[Records from a collection]
"""

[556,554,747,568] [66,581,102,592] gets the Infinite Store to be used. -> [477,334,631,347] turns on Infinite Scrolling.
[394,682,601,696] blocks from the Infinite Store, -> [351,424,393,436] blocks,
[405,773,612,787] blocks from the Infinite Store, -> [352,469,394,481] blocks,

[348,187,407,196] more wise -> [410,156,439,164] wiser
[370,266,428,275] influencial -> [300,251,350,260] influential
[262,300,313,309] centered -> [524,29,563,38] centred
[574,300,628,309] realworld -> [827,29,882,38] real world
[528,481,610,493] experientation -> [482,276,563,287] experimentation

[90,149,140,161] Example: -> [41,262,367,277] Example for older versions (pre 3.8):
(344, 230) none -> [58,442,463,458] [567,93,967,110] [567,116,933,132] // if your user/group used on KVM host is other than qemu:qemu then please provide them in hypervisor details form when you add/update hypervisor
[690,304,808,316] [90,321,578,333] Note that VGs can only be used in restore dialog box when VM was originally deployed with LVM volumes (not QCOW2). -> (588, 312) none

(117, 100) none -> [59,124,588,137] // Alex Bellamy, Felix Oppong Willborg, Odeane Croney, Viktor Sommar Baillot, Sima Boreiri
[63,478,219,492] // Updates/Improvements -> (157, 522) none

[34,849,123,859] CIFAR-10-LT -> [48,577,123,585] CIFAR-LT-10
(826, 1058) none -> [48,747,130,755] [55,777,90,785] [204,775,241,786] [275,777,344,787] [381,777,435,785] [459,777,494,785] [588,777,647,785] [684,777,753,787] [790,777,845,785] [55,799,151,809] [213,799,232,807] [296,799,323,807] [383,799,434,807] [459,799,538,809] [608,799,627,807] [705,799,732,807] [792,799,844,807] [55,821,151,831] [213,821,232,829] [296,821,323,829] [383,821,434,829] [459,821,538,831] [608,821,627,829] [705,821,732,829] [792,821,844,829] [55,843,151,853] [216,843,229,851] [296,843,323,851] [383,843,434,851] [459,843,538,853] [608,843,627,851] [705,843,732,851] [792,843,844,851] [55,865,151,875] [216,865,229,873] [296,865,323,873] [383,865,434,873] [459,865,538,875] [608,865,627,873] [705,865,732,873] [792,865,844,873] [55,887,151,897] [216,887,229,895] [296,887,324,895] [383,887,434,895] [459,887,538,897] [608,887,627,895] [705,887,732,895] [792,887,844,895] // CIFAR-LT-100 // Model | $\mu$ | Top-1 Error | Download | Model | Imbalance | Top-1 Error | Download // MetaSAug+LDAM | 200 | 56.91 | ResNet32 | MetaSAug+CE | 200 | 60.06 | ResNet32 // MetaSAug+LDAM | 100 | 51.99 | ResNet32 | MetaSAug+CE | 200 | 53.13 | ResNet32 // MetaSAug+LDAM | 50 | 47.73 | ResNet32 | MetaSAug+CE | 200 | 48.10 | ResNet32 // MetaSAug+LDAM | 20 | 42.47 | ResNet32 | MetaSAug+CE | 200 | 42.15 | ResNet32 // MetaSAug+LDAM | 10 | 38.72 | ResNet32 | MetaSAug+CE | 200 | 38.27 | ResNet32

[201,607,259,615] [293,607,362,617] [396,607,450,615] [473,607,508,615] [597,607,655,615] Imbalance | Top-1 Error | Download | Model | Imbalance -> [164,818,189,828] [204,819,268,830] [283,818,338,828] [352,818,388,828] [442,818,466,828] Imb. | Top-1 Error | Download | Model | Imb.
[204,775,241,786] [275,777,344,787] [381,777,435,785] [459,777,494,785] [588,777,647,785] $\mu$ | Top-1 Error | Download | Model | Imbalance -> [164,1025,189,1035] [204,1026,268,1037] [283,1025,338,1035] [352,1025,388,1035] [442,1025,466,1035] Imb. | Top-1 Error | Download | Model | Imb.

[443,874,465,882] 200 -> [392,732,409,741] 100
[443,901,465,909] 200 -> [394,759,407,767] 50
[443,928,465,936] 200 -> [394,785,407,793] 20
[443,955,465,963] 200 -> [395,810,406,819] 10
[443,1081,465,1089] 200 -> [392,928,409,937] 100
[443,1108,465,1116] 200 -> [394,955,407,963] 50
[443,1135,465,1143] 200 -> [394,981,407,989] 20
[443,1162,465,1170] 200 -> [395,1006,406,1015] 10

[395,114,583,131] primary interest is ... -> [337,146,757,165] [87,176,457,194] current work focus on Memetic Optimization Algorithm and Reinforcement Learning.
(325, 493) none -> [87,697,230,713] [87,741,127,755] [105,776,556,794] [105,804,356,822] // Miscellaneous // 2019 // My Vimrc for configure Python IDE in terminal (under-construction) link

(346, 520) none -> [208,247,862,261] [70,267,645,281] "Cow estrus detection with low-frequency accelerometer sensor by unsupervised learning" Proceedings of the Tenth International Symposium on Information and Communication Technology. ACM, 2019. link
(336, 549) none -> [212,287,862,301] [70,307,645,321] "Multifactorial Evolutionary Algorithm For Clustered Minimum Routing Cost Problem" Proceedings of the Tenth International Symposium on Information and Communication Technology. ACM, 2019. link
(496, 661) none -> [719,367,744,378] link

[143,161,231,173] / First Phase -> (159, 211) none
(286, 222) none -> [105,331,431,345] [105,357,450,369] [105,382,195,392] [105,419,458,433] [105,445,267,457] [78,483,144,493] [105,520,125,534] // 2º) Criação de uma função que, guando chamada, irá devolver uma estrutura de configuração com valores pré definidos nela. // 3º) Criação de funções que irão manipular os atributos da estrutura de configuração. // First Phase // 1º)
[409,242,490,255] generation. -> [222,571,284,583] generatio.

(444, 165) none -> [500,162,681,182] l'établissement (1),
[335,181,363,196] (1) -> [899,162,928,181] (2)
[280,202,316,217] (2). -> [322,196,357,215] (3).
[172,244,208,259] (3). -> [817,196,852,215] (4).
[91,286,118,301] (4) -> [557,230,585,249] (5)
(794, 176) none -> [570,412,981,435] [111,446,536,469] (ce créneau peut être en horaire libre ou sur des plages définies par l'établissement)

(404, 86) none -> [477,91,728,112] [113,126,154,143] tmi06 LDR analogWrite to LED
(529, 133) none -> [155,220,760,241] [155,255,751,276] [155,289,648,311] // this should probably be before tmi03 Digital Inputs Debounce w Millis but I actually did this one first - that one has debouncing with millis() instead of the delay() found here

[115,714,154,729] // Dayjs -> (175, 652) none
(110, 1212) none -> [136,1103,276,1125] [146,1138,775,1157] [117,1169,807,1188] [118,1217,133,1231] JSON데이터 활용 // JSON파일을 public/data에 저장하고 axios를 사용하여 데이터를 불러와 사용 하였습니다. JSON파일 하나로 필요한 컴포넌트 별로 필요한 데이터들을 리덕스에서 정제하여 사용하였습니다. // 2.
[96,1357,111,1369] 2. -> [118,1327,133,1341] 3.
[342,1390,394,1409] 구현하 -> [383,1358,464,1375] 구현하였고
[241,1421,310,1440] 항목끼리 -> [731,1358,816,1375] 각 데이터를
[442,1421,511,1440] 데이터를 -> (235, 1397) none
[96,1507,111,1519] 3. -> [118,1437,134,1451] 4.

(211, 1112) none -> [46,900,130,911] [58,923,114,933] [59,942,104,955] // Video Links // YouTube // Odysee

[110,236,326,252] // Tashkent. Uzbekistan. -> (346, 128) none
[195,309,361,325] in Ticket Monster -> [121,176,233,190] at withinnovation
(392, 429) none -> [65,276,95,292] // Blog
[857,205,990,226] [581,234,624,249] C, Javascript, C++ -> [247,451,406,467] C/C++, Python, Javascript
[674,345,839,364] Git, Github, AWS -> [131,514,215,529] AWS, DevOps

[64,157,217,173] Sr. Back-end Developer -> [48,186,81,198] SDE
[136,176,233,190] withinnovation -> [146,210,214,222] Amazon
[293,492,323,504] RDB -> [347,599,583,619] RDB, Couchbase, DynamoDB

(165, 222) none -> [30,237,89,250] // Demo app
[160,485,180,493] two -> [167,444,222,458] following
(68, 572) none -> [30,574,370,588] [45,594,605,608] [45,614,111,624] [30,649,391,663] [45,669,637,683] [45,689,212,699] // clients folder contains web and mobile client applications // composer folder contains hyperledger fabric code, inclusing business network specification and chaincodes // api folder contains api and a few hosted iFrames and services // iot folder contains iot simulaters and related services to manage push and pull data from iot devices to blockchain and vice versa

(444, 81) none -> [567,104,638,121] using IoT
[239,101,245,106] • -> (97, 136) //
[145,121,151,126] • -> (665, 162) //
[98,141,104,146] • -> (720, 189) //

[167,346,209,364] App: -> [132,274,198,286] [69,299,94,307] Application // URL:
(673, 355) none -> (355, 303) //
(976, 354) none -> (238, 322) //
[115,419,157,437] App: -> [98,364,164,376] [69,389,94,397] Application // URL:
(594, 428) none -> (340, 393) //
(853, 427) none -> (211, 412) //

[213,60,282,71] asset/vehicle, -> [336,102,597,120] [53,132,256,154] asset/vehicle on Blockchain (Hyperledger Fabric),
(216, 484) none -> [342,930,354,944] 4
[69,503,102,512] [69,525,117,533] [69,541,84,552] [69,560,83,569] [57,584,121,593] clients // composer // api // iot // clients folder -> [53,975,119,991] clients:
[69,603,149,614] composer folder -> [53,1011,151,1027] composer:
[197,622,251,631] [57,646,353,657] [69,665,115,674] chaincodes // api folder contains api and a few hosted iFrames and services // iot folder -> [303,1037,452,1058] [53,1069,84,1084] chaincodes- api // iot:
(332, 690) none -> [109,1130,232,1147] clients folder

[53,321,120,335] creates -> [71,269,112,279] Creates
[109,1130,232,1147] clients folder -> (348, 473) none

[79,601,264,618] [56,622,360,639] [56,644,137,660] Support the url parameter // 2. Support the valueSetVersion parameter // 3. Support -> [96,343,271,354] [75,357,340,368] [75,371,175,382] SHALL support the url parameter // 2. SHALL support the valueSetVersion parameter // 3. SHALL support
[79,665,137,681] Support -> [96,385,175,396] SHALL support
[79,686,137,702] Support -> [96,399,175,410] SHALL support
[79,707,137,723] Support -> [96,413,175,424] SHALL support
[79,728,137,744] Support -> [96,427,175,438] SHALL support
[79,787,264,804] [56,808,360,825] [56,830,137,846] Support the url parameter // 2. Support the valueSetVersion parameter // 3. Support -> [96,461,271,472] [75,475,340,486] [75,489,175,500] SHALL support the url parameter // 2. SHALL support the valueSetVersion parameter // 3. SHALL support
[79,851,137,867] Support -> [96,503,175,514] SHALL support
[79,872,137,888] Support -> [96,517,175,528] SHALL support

"""

> **What to do**:
Only certain lines are wanted. Please return exactly those from the top of the data through the line with "[34,849,123,859] CIFAR-10-LT ->".

> **Result of the task**:
[556,554,747,568] [66,581,102,592] gets the Infinite Store to be used. -> [477,334,631,347] turns on Infinite Scrolling.
[394,682,601,696] blocks from the Infinite Store, -> [351,424,393,436] blocks,
[405,773,612,787] blocks from the Infinite Store, -> [352,469,394,481] blocks,

[348,187,407,196] more wise -> [410,156,439,164] wiser
[370,266,428,275] influencial -> [300,251,350,260] influential
[262,300,313,309] centered -> [524,29,563,38] centred
[574,300,628,309] realworld -> [827,29,882,38] real world
[528,481,610,493] experientation -> [482,276,563,287] experimentation

[90,149,140,161] Example: -> [41,262,367,277] Example for older versions (pre 3.8):
(344, 230) none -> [58,442,463,458] [567,93,967,110] [567,116,933,132] // if your user/group used on KVM host is other than qemu:qemu then please provide them in hypervisor details form when you add/update hypervisor
[690,304,808,316] [90,321,578,333] Note that VGs can only be used in restore dialog box when VM was originally deployed with LVM volumes (not QCOW2). -> (588, 312) none

(117, 100) none -> [59,124,588,137] // Alex Bellamy, Felix Oppong Willborg, Odeane Croney, Viktor Sommar Baillot, Sima Boreiri
[63,478,219,492] // Updates/Improvements -> (157, 522) none

[34,849,123,859] CIFAR-10-LT -> [48,577,123,585] CIFAR-LT-10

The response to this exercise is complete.